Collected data
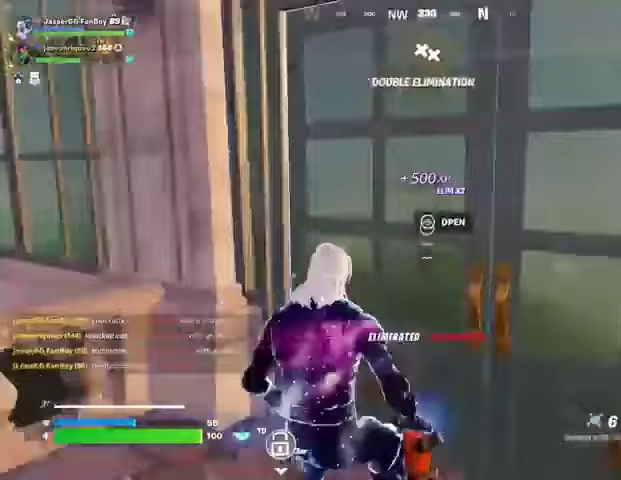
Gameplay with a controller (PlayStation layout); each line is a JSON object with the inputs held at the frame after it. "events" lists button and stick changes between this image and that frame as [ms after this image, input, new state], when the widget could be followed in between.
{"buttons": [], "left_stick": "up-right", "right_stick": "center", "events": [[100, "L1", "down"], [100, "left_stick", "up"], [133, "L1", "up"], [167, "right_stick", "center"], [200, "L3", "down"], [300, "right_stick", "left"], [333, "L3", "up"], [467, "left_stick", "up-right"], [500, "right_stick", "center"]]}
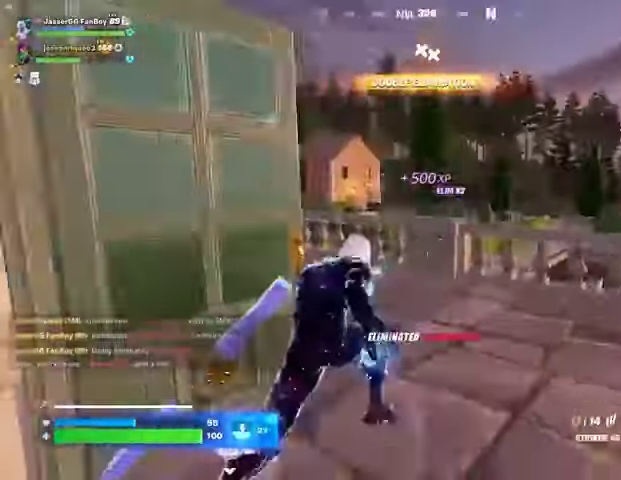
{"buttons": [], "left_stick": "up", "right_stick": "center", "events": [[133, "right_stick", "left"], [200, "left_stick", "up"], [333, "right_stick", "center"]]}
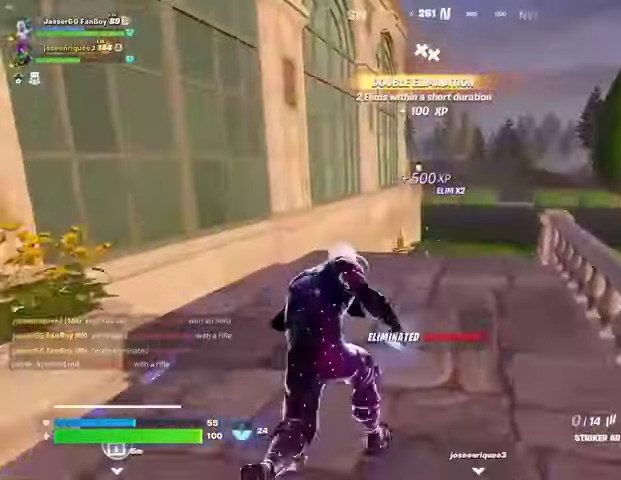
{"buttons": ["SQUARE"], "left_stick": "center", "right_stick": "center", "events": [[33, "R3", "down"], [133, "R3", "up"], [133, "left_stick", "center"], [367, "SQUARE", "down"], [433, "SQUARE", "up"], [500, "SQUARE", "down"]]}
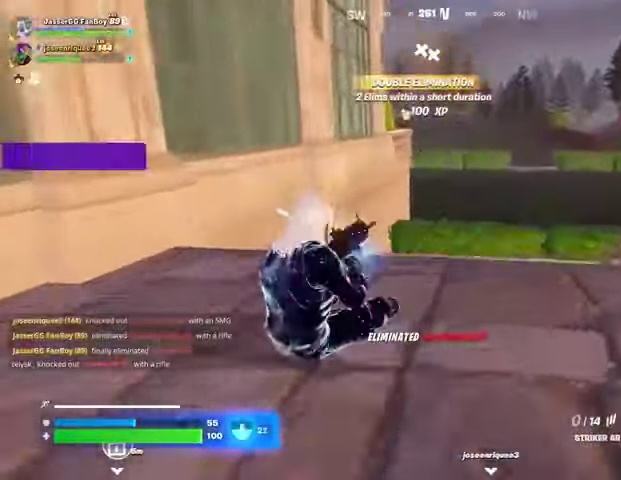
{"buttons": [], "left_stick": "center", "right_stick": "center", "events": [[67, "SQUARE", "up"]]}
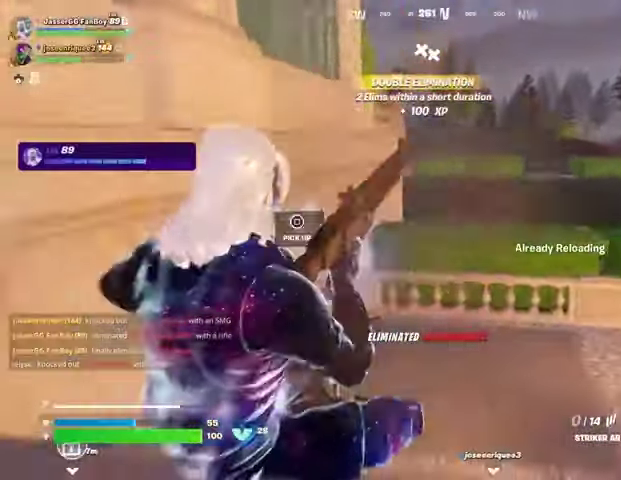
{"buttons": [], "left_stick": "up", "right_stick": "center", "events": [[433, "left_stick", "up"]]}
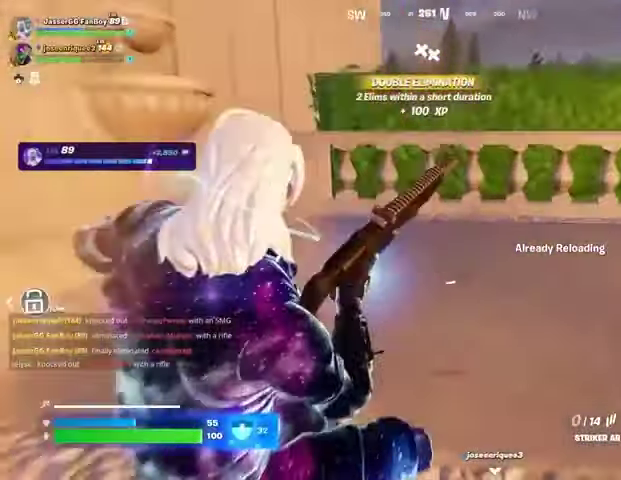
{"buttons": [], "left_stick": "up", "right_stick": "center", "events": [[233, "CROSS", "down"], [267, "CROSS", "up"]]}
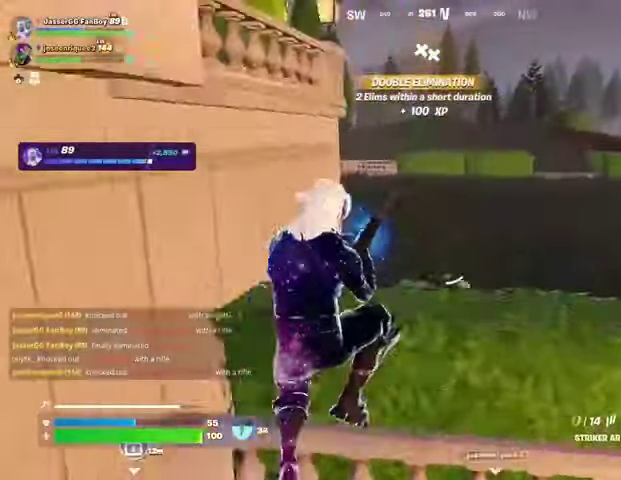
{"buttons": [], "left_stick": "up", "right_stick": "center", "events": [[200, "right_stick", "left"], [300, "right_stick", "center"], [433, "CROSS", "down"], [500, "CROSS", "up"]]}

→ **To do**: Could you reproduce the records above exactly, leaving out the pictures?

→ **Answer to this exercise**:
Gameplay with a controller (PlayStation layout); each line is a JSON object with the inputs held at the frame after it. "events" lists button and stick changes between this image and that frame as [ms after this image, input, new state], when the widget could be followed in between.
{"buttons": [], "left_stick": "up-right", "right_stick": "center", "events": [[100, "L1", "down"], [100, "left_stick", "up"], [133, "L1", "up"], [167, "right_stick", "center"], [200, "L3", "down"], [300, "right_stick", "left"], [333, "L3", "up"], [467, "left_stick", "up-right"], [500, "right_stick", "center"]]}
{"buttons": [], "left_stick": "up", "right_stick": "center", "events": [[133, "right_stick", "left"], [200, "left_stick", "up"], [333, "right_stick", "center"]]}
{"buttons": ["SQUARE"], "left_stick": "center", "right_stick": "center", "events": [[33, "R3", "down"], [133, "R3", "up"], [133, "left_stick", "center"], [367, "SQUARE", "down"], [433, "SQUARE", "up"], [500, "SQUARE", "down"]]}
{"buttons": [], "left_stick": "center", "right_stick": "center", "events": [[67, "SQUARE", "up"]]}
{"buttons": [], "left_stick": "up", "right_stick": "center", "events": [[433, "left_stick", "up"]]}
{"buttons": [], "left_stick": "up", "right_stick": "center", "events": [[233, "CROSS", "down"], [267, "CROSS", "up"]]}
{"buttons": [], "left_stick": "up", "right_stick": "center", "events": [[200, "right_stick", "left"], [300, "right_stick", "center"], [433, "CROSS", "down"], [500, "CROSS", "up"]]}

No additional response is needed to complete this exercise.